*** EXTRACT

DECTRIS
- Industry: Electrical equipment
- Founded: 2006
- Headquarters: Baden-Dättwil, Switzerland
- Area served: Worldwide
- Key people: Matthias Schneebeli (CEO)
- Products: X-ray detectors
- Number of employees: 130 (2021)
- Website: www.dectris.com

= Dectris =

Dectris Ltd (Dectris AG, French, Italian, Dectris SA) is a Swiss company producing photon counting X-ray detectors. These are used in synchrotrons worldwide as well as in laboratory imaging.

==History==
Dectris was founded in 2006 as a spin-off company by Christian Brönnimann, a researcher at the Paul Scherrer Institute, and three colleagues, Eric F. Eikenberry, Markus Näf, and Petr Salficky. In 2007, the company sold its first detector unit in the PILATUS series. In 2008 the MYTHEN detector was introduced followed by the EIGER in 2015. In January 2022, Christian Brönnimann, who had been CEO since 2006, stepped down and Matthias Schneebeli (CTO since 2017) became the new CEO.

******

> [WHAT TO WORK ON]:
a – Reproduce word for word the part of the Dectris article that opens with the words containing "Dectris Ltd (Dectris" and closes with "in laboratory imaging.".
b – Name every person who, according to the Dectris article, founded the company.
The lines after the Dectris article have no connection to it.

*** DATA SECTION

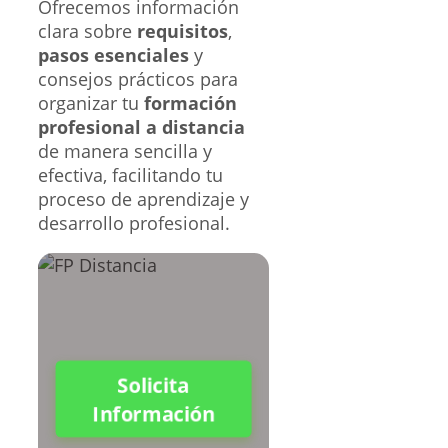
Ofrecemos información
clara sobre
requisitos
,
pasos esenciales
y
consejos prácticos para
organizar tu
formación
profesional a distancia
de manera sencilla y
efectiva, facilitando tu
proceso de aprendizaje y
desarrollo profesional.
Solicita
Información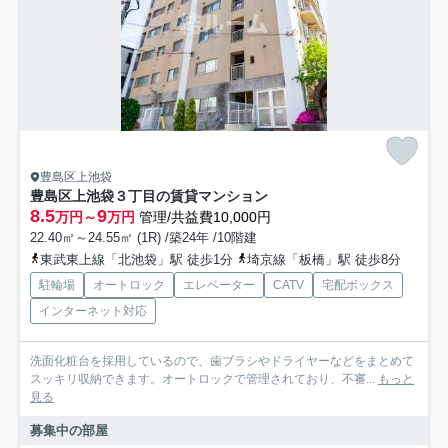
豊島区上池袋
豊島区上池袋３丁目の賃貸マンション
8.5
9
万円～
万円
管理/共益費10,000円
22.40㎡～24.55㎡ (1R) /築24年 /10階建
東武東上線「北池袋」駅 徒歩1分
埼京線「板橋」駅 徒歩8分
駐輪場
オートロック
エレベーター
CATV
宅配ボックス
インターネット対応
洗面化粧台を採用しているので、歯ブラシやドライヤーなどをまとめて
スッキリ収納できます。オートロックで管理されており、不審...
もっと
見る
募集中の部屋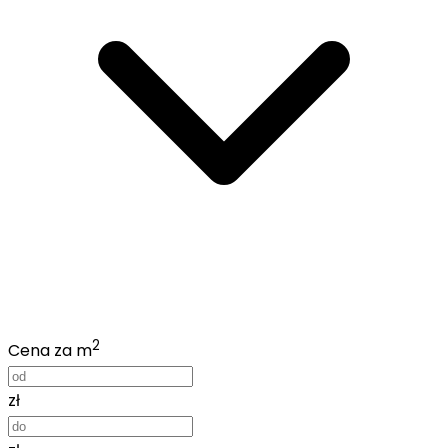
2
Cena za m
zł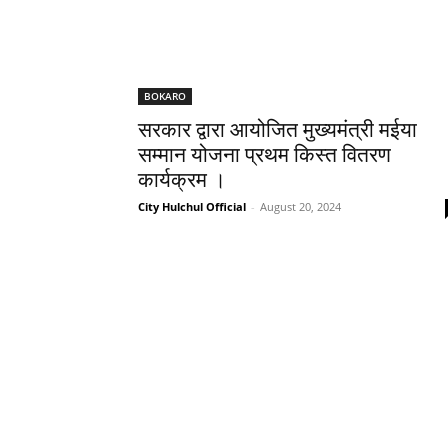
BOKARO
सरकार द्वारा आयोजित मुख्यमंत्री मईया
सम्मान योजना प्रथम किस्त वितरण
कार्यक्रम ।
City Hulchul Official
-
August 20, 2024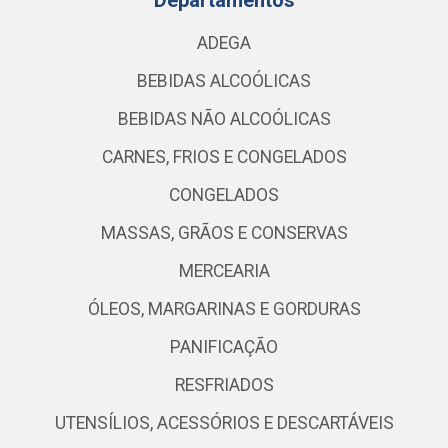
Departamentos
ADEGA
BEBIDAS ALCOÓLICAS
BEBIDAS NÃO ALCOÓLICAS
CARNES, FRIOS E CONGELADOS
CONGELADOS
MASSAS, GRÃOS E CONSERVAS
MERCEARIA
ÓLEOS, MARGARINAS E GORDURAS
PANIFICAÇÃO
RESFRIADOS
UTENSÍLIOS, ACESSÓRIOS E DESCARTÁVEIS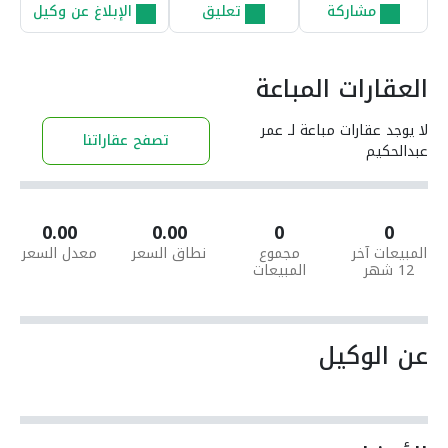
مشاركة
تعليق
الإبلاغ عن وكيل
العقارات المباعة
لا يوجد عقارات مباعة لـ عمر
تصفح عقاراتنا
عبدالحكيم
0.00
0.00
0
0
المبيعات آخر
مجموع
نطاق السعر
معدل السعر
12 شهر
المبيعات
عن الوكيل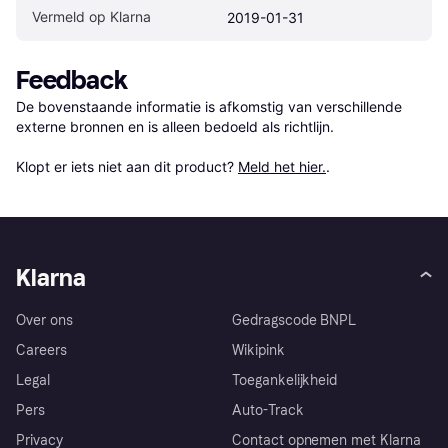
Vermeld op Klarna
2019-01-31
Feedback
De bovenstaande informatie is afkomstig van verschillende 
externe bronnen en is alleen bedoeld als richtlijn.

Klopt er iets niet aan dit product? 
Meld het hier.
.
Klarna
Over ons
Gedragscode BNPL
Careers
Wikipink
Legal
Toegankelijkheid
Pers
Auto-Track
Privacy
Contact opnemen met Klarna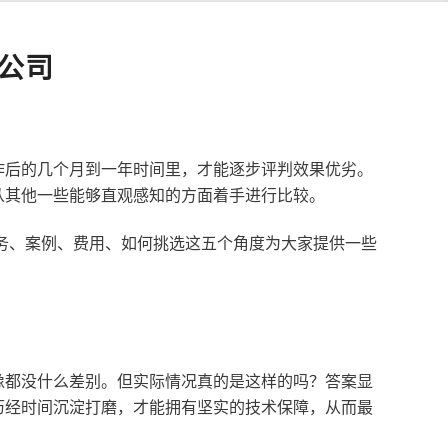
公司
作后的几个月到一年时间里，才能逐步评判效果优劣。
从其他一些能够直观感知的方面着手进行比较。
服务、案例、费用、如何挑选这五个角度为大家提供一些
像都没什么差别。但实际情况真的是这样的吗？答案显
历经时间沉淀打磨，才能拥有坚实的技术保障，从而最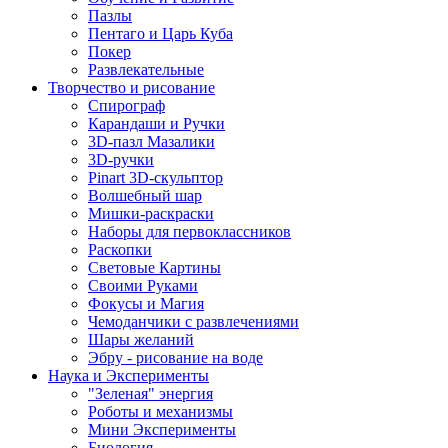
Пазлы
Пентаго и Царь Куба
Покер
Развлекательные
Творчество и рисование
Спирограф
Карандаши и Ручки
3D-пазл Мазалики
3D-ручки
Pinart 3D-скульптор
Волшебный шар
Мишки-раскраски
Наборы для первоклассников
Раскопки
Световые Картины
Своими Руками
Фокусы и Магия
Чемоданчики с развлечениями
Шары желаний
Эбру - рисование на воде
Наука и Эксперименты
"Зеленая" энергия
Роботы и механизмы
Мини Эксперименты
Биология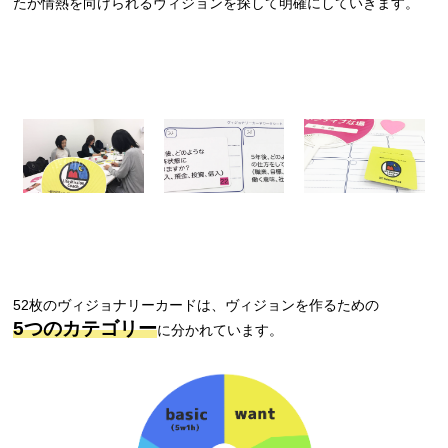
たが情熱を向けられるヴィジョンを探して明確にしていきます。
52枚のヴィジョナリーカードは、ヴィジョンを作るための
5つのカテゴリー
に分かれています。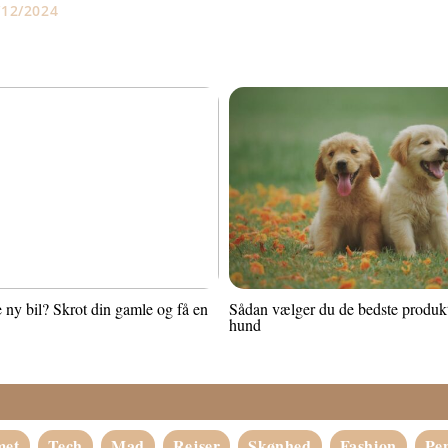
/12/2024
 ny bil? Skrot din gamle og få en
Sådan vælger du de bedste produkte
hund
met
Tech
Mad
Rejser
Skønhed
Fashion
Pe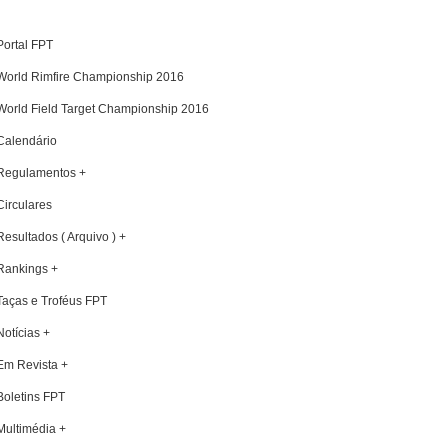
Portal FPT
World Rimfire Championship 2016
World Field Target Championship 2016
Calendário
Regulamentos +
Circulares
Resultados ( Arquivo ) +
Rankings +
Taças e Troféus FPT
Notícias +
Em Revista +
Boletins FPT
Multimédia +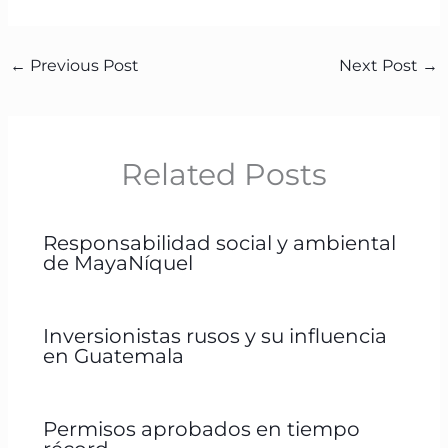
←
Previous Post
Next Post
→
Related Posts
Responsabilidad social y ambiental
de MayaNíquel
Inversionistas rusos y su influencia
en Guatemala
Permisos aprobados en tiempo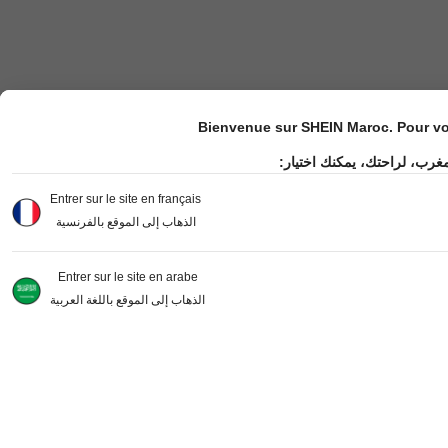
Bienvenue sur SHEIN Maroc. Pour vot
مغرب، لراحتك، يمكنك اختيار
Entrer sur le site en français
الذهاب إلى الموقع بالفرنسية
Entrer sur le site en arabe
الذهاب إلى الموقع باللغة العربية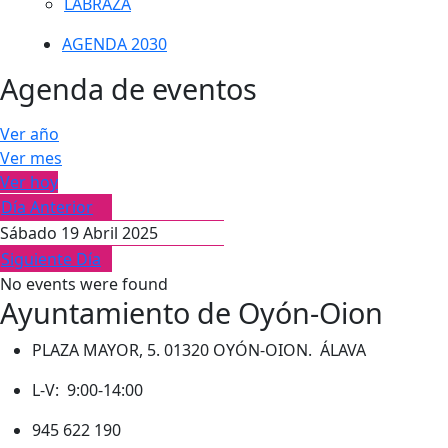
LABRAZA
AGENDA 2030
Agenda de eventos
Ver año
Ver mes
Ver hoy
Día Anterior
Sábado 19 Abril 2025
Siguiente Día
No events were found
Ayuntamiento de Oyón-Oion
PLAZA MAYOR, 5. 01320 OYÓN-OION. ÁLAVA
L-V: 9:00-14:00
945 622 190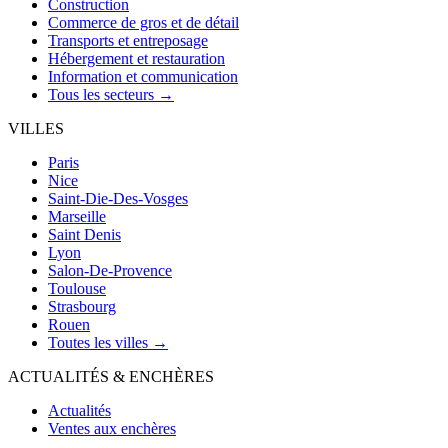
Construction
Commerce de gros et de détail
Transports et entreposage
Hébergement et restauration
Information et communication
Tous les secteurs →
VILLES
Paris
Nice
Saint-Die-Des-Vosges
Marseille
Saint Denis
Lyon
Salon-De-Provence
Toulouse
Strasbourg
Rouen
Toutes les villes →
ACTUALITÉS & ENCHÈRES
Actualités
Ventes aux enchères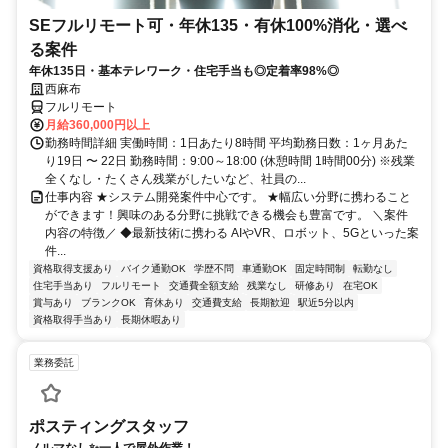
SEフルリモート可・年休135・有休100%消化・選べ
る案件
年休135日・基本テレワーク・住宅手当も◎定着率98%◎
西麻布
フルリモート
月給360,000円以上
勤務時間詳細 実働時間：1日あたり8時間 平均勤務日数：1ヶ月あた
り19日 〜 22日 勤務時間：9:00～18:00 (休憩時間 1時間00分) ※残業
全くなし・たくさん残業がしたいなど、社員の...
仕事内容 ★システム開発案件中心です。 ★幅広い分野に携わること
ができます！興味のある分野に挑戦できる機会も豊富です。 ＼案件
内容の特徴／ ◆最新技術に携わる AIやVR、ロボット、5Gといった案
件...
資格取得支援あり
バイク通勤OK
学歴不問
車通勤OK
固定時間制
転勤なし
住宅手当あり
フルリモート
交通費全額支給
残業なし
研修あり
在宅OK
賞与あり
ブランクOK
育休あり
交通費支給
長期歓迎
駅近5分以内
資格取得手当あり
長期休暇あり
業務委託
ポスティングスタッフ
ノルマなし✨一人で屋外作業！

******

> [RESULTS FOR THE EXERCISE]:
a –
Dectris Ltd (Dectris AG, French, Italian, Dectris SA) is a Swiss company producing photon counting X-ray detectors. These are used in synchrotrons worldwide as well as in laboratory imaging.

b – Christian Brönnimann, Eric F. Eikenberry, Markus Näf, Petr Salficky